═══ Excerpted passage ═══

After the intermediate solution heat treatment [Step 9], the aging-precipitation heat treatment [Step 10] is conducted, and then a finish cold-rolling [Step 11], and a temper annealing [Step 12] may be conducted, in this order.

Contrary to the above, in a conventional method of producing a precipitation-type copper alloy, a copper alloy raw material is subjected to: casting [Step 1] to give an ingot, and the resultant ingot is subjected to homogenization heat treatment [Step 2], followed by hot rolling [Step 3], cooling (water cooling) [Step 4], face milling [Step 5], and cold-rolling [Step 6], in this order, to give a thin sheet. Then, the resultant thin sheet is subjected to: intermediate solution heat treatment [Step 9] at a temperature in the range of 700 to 1,000°C, to thereby form a solid solution of solute atoms again, followed by aging-precipitation heat treatment [Step 10], finish cold-rolling [Step 11], and, if necessary, temper annealing [Step 12], to satisfy the required mechanical strength. In these series of steps, the texture in the copper alloy sheet material is determined on the most thereof, by the recrystallization, which occurs upon the intermediate solution heat treatment, and is finally determined, by the rotation of the orientations, which occurs upon the finish rolling.

In comparison with the production method of the present invention, two steps of: the intermediate annealing [Step 7] and the intermediate warm-rolling [Step 8], are not conducted in the conventional art.

Next, the explanation is given on an embodiment in which conditions of each step of the production method of the present invention are set in more detail.

In the casting [Step 1], the copper alloy raw material, containing at least Ni in an amount of 1.0 to 5.0 mass%, and Si in an amount of 0.1 to 1.0 mass%, and optionally containing other element(s) such that any of the additional alloying elements would be suitably contained, with the balance being Cu and unavoidable impurities, is melted in a high-frequency melting furnace, followed by cooling at a cooling speed of 0.1 to 100°C/sec, to obtain an ingot. This ingot is subjected to the homogenization heat treatment [Step 2] at 800 to 1,020°C for 3 minutes to 10 hours, followed by the hot rolling [Step 3], and water quenching (this corresponds to the cooling [Step 4]). Further, the surface oxide layer is removed by the face milling [Step 5]. Then, the cold-rolling [Step 6] is conducted at a rolling reduction ratio of 80% to 99.8%, to obtain the thin sheet.

Then, the intermediate annealing [Step 7] is conducted at 400°C to 700°C for 5 seconds to 20 hours, followed by heating under the condition of 100°C to 400°C, and the intermediate warm-rolling [Step 8] under the temperature at a rolling reduction ratio of 5% to 50%. Herein, the warm-rolling means that rolling is conducted at the temperature of 100°C to 400°C.

═══ Given information ═══

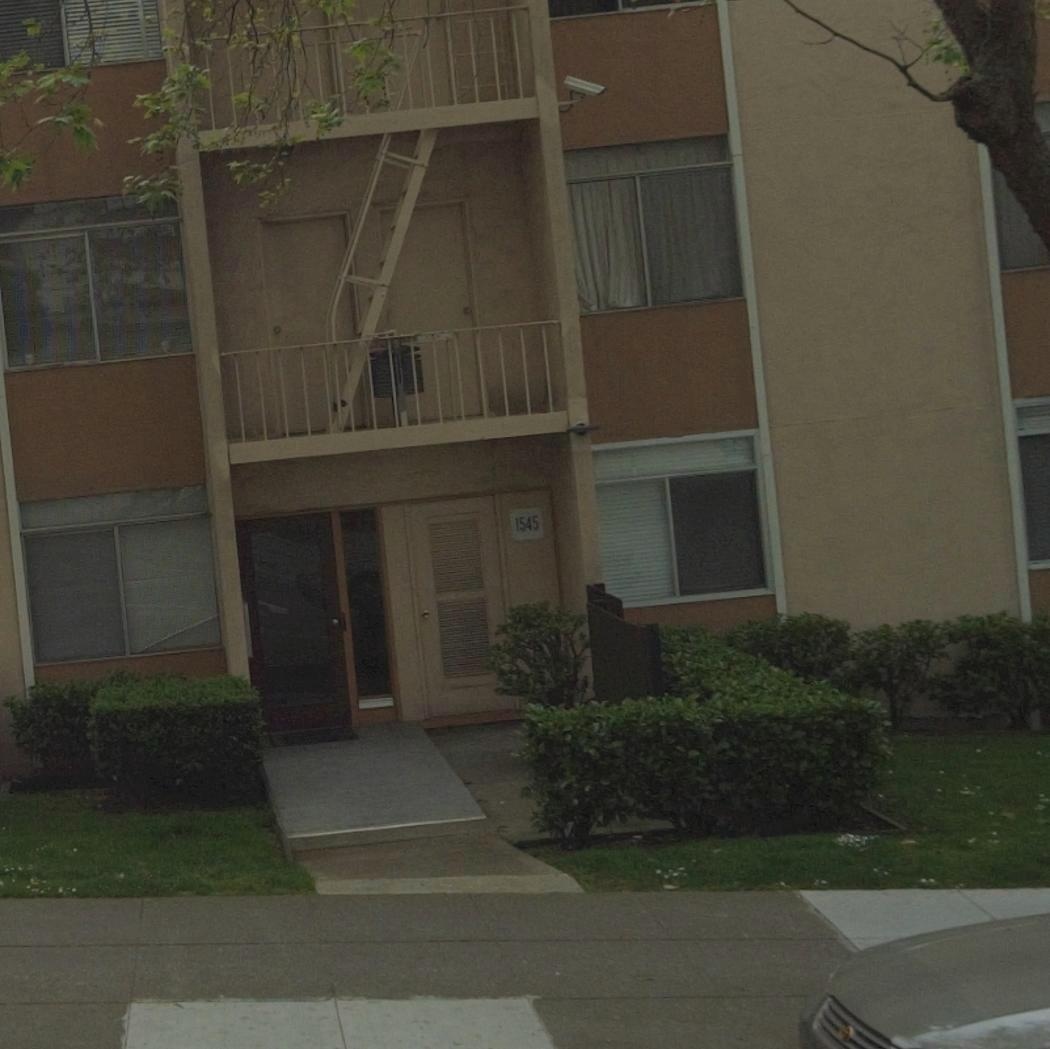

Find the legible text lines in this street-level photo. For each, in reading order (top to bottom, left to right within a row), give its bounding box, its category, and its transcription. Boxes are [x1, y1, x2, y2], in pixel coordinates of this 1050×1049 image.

═══

#### [What you have to do]
Please continue the passage on producing precipitation-type copper alloy sheet, starting after its final sentence.

#### [Task response]
Then, the intermediate solution heat treatment [Step 9] is conducted at 600 to 1,000°C for 5 seconds to 1 hour. Then, the aging-precipitation heat treatment [Step 10] at 400 to 700°C for 5 minutes to 10 hours, preferably under an inert gas atmosphere, such as Ni and Ar, is conducted, and then, the finish cold-rolling [Step 11] at a rolling reduction ratio of 3 to 25%, and the temper annealing [Step 12] at 200 to 600°C for 5 seconds to 10 hours may be conducted, in this order, to obtain the copper alloy sheet material of the present invention.

In the production method of the present invention, in a case where there is no particular necessity for the properties or state of the resultant sheet material, one or more of the steps of the face milling [Step 5], the finish cold-rolling [Step 11], and the temper annealing [Step 12] may be omitted and may not be conducted.

In this embodiment, the hot-rolling [Step 3] is to conduct, at the temperature region from 700°C to the reheated temperature (1,020°C), working for breaking the cast structure and segregation to form a homogeneous structure, and working for making grains fine by dynamic recrystallization.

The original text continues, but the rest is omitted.